Bermuda Country Report
Bermuda is a British overseas territory that provides foreign investors with an attractive fiscal regime, political stability, and one of the highest standards of living in the world. Foreign investment is likely to continue aimed at the financial services, tourism and the offshore sector – mainly determined by international tax planning. Operational risks are low although some complications stem from the geographical isolation of the islands and from the prospect of being hit by severe storms in the hurricane season between August and October. Crime rates, including gun crime, are declining and the islands are safe compared with Anglophone jurisdictions in the Caribbean.
Bermuda comprises some of the world's most remote inhabited islands, but air links to the territory’s LF Wade International Airport are good. Labour costs are relatively high, but the bureaucracy is efficient and transparent. Labour disputes are likely to remain infrequent in the one-year outlook, but privatisations are likely to be disputed. Activism on the island is limited almost entirely to opposition to developments in the tourism sector.
There is no specific terrorist threat in Bermuda, and no threat from domestic or homegrown groups targeting Western interests such as bars, nightclubs, shops, restaurants, or other places where expats and tourists may gather. This is unlikely to change in 2018. No militant independence movement exists that would challenge British sovereignty through violent means.
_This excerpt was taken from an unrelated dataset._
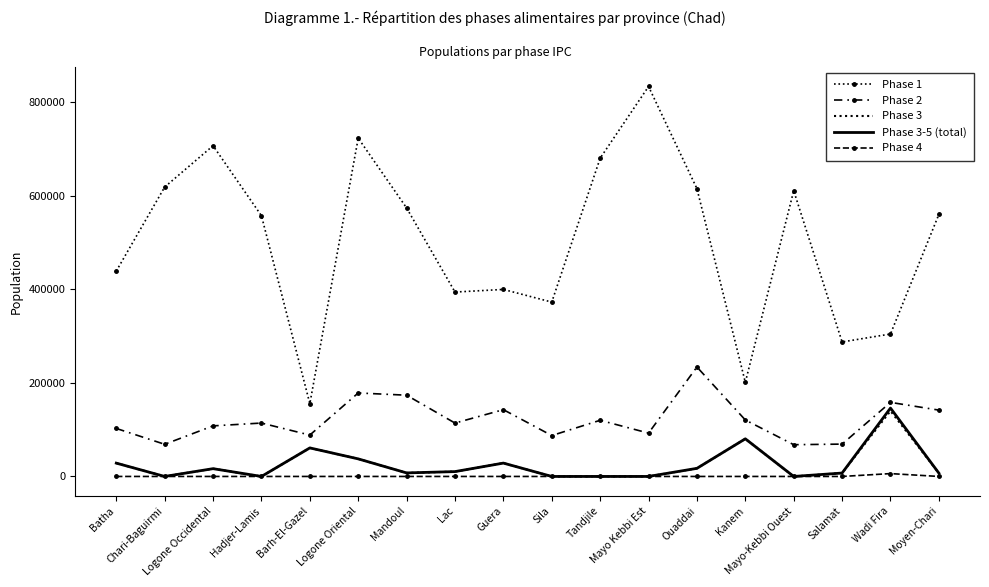

What is the label of the 4th point from the left?

Hadjer-Lamis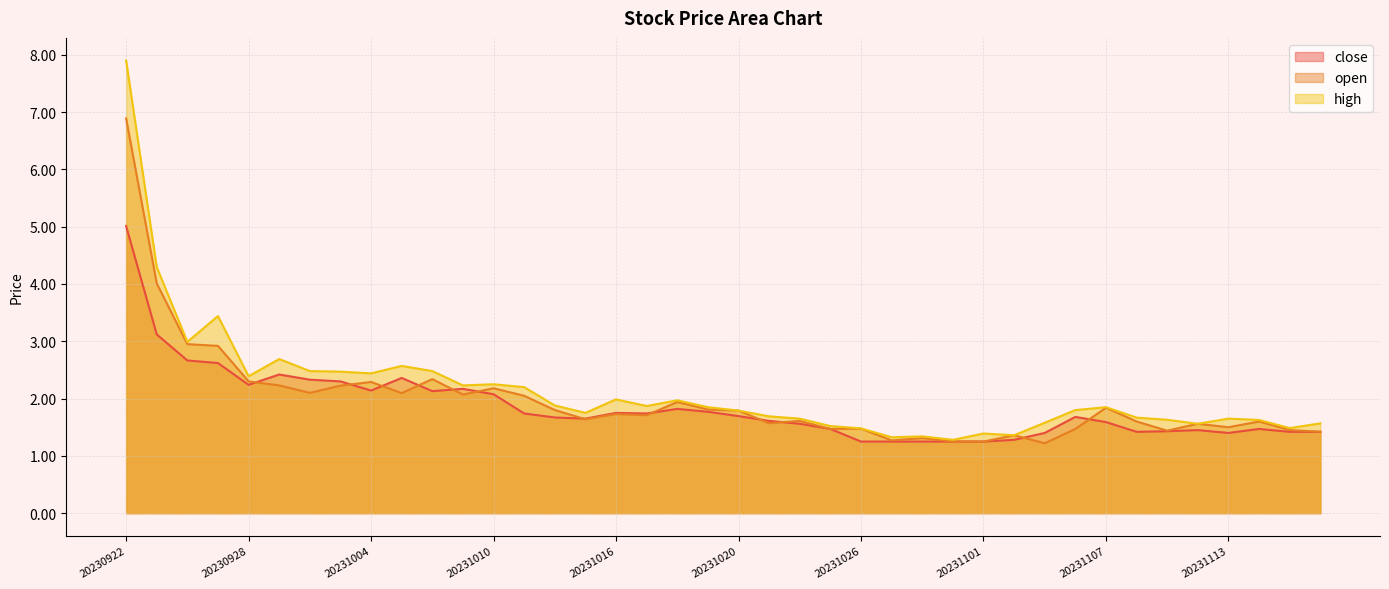

What is the minimum value shown in the chart?

1.2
War risks in Bermuda will remain low through 2018. Bermuda is a British Overseas territory with no border disputes. British military capabilities will remain a strong incentive against hostile actions by other state actors. There is no militant independence movement in the territory willing to use force to challenge British Sovereignty.
There is a low risk of large-scale or violent protests in 2018. Unions are not militant and incidents of industrial action tend to be quickly resolved and do not pose property damage risks. However, on several occasions in 2016, protesters attempted to block parliamentarians access the House of Assembly in an attempt to block legislative proposals on immigration and an airport redevelopment plan. According to local media, during the immigration policy protest, key services including public transport, dock operations, and refuse collection were disrupted. The Bermuda Union of Teachers has held protest marches in 2017.
Vaccinations required to enter the country
No vaccinations are required to enter the country.
Hepatitis A: A vaccine is available for anyone over one year of age. The vaccine may not be effective for certain people, e.g. those born before 1945 and who lived as a child in a developing country and/or have a past history of jaundice (icterus). These people can instead get a shot of immune globulin (IG) to boost their immunity against the disease.
Hepatitis B: A vaccine is available for children at least two months old.
Diphtheria-Tetanus-Polio: A booster shot should be administered if necessary (once every ten years).
Typhoid Fever: If your travels take you to regions with poor sanitary conditions (for children two years old and up).
Rabies: For prolonged stays in an isolated region (for children from when they can walk).
For Children: All standard childhood immunizations should be up-to-date. In the case of a long stay, the BCG vaccine is recommended for children over one month and the MMR (measles-mumps-rubella) vaccine for children over nine months.
The archipelago is regularly subjected to tropical storms that have the potential to cause significant material damage, flooding, power outages, and transportation disruptions. However, good storm response and warning systems along with well-developed infrastructure often mitigate storms' impacts. The Atlantic hurricane season officially runs from June 1 to November 30. Information regarding current or forecast storms is available on the US National Hurricane Center's website.
Potential visitors should also note that non-residents are forbidden from possessing, renting, or driving a four-wheeled vehicle (i.e. a car) while on the territory. Road accidents involving scooters - available to tourists - are common, in part due to road conditions (narrow, winding roads, traffic congestion).
Taxis, buses, and ferries are available and safe.
Bermuda's climate is subtropical and conditions are hot and humid from May until mid-November, particularly during the months of July and August. Hurricanes can strike the archipelago from June until November. Strong winds are common between December and April.